Foi realizada pesquisa bibliográfica nos periódicos nacionais e internacionais e em livros, selecionando, segundo a impressão dos autores, as informações de maior relevância para os objetivos propostos.

A base de dados foi a Bireme (biblioteca virtual) com consulta no Medline, Lilacs e Pubmed, sendo pesquisados os textos publicados no período entre 1995 a 2005.

Os artigos estudados de neuofisiologia e neuroanatomia foram divididos em três grupos:

I. Aspectos do complexo neuromuscular

II. Características morfológicas e histoquímicas dos músculos da face.

III. Denervação e atrofia muscular

Critérios de inclusão:

– Capítulos e artigos sobre reabilitação fonoaudiológica das paralisias faciais.

– Textos sobre neuroanatomofisiologia da musculatura orofacial

Critérios de exclusão:

– Textos sobre reabilitação das PF por outras abordagens que não a fonoaudiológica.

RESULTADOS

Dentre os capítulos e artigos estudados, foram selecionadas 50 referências. Destas, 20 sobre neurofisiologia, 14 sobre neuroanatomia e 16 sobre reabilitação nas paralisias faciais, sendo consideradas as de importância na fonoaudiologia.

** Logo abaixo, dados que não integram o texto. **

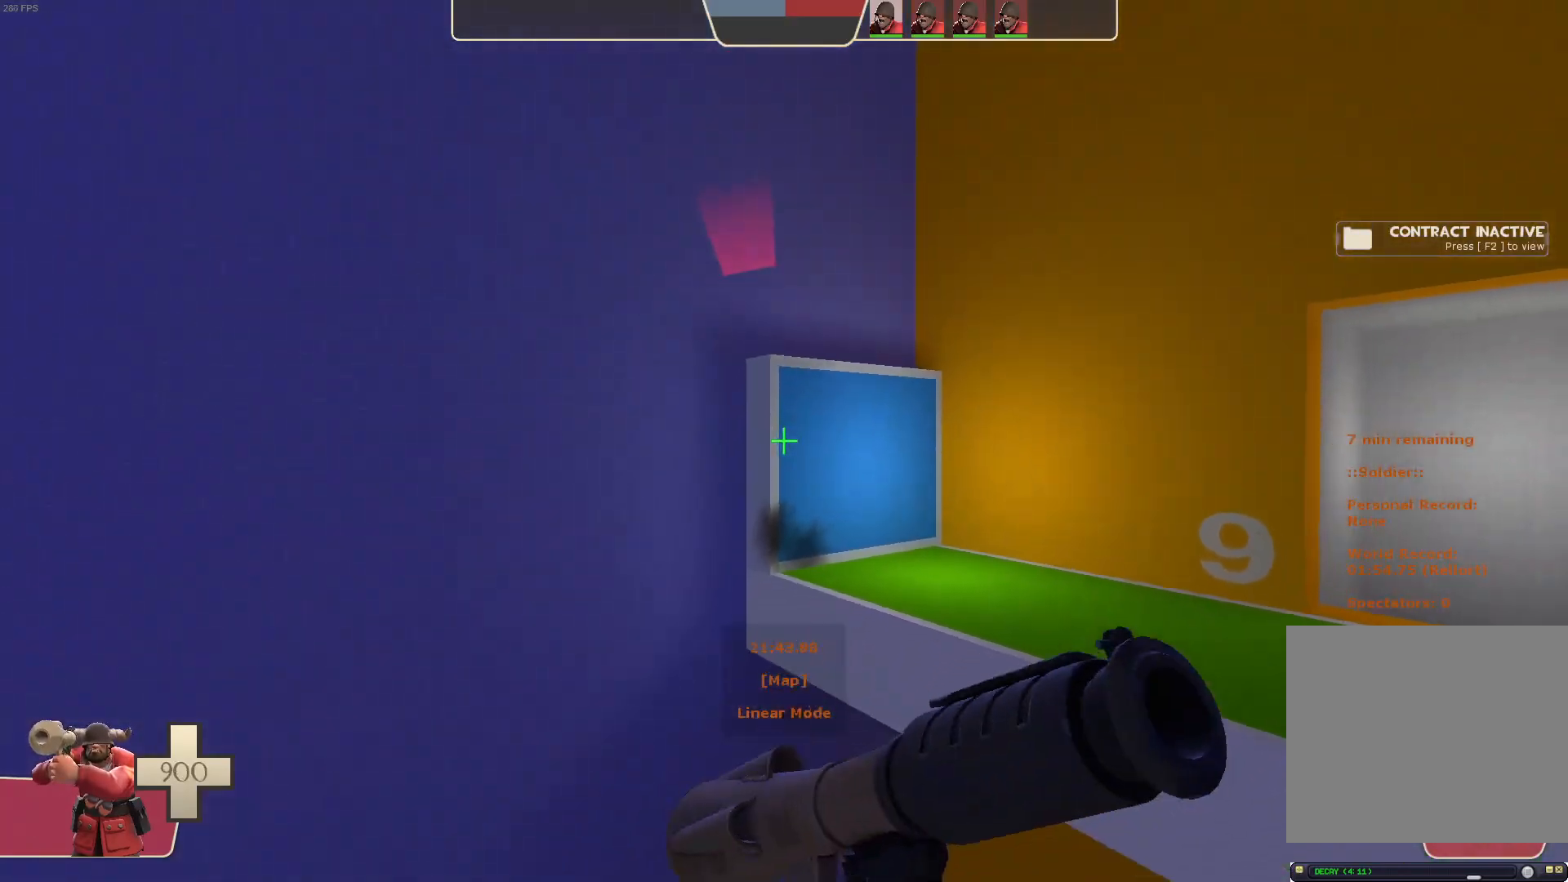
{"buttons": ["L1"], "left_stick": "center", "right_stick": "center", "events": []}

Os trabalhos citados neste artigo de neurofisiologia e neuroanatomia estão dispostos didaticamente segundo três aspectos relevantes:

I. Aspectos do complexo neuromuscular

II. Características morfológicas e histoquímicas dos músculos da face.

III. Denervação e atrofia muscular

I. Aspectos do complexo neuromuscular

1. Estrutura do músculo esquelético

A unidade funcional do músculo esquelético, estriado, é o sarcômero, que é composto de filamentos espessos e finos. Os sarcômeros em série formam as miofibrilas, cujo conjunto em paralelo forma a célula muscular (Figura 1). Os filamentos são constituídos de proteínas 15:

1. Filamentos espessos – miosina,

2. Filamentos finos – actina, tropomiosina e troponina.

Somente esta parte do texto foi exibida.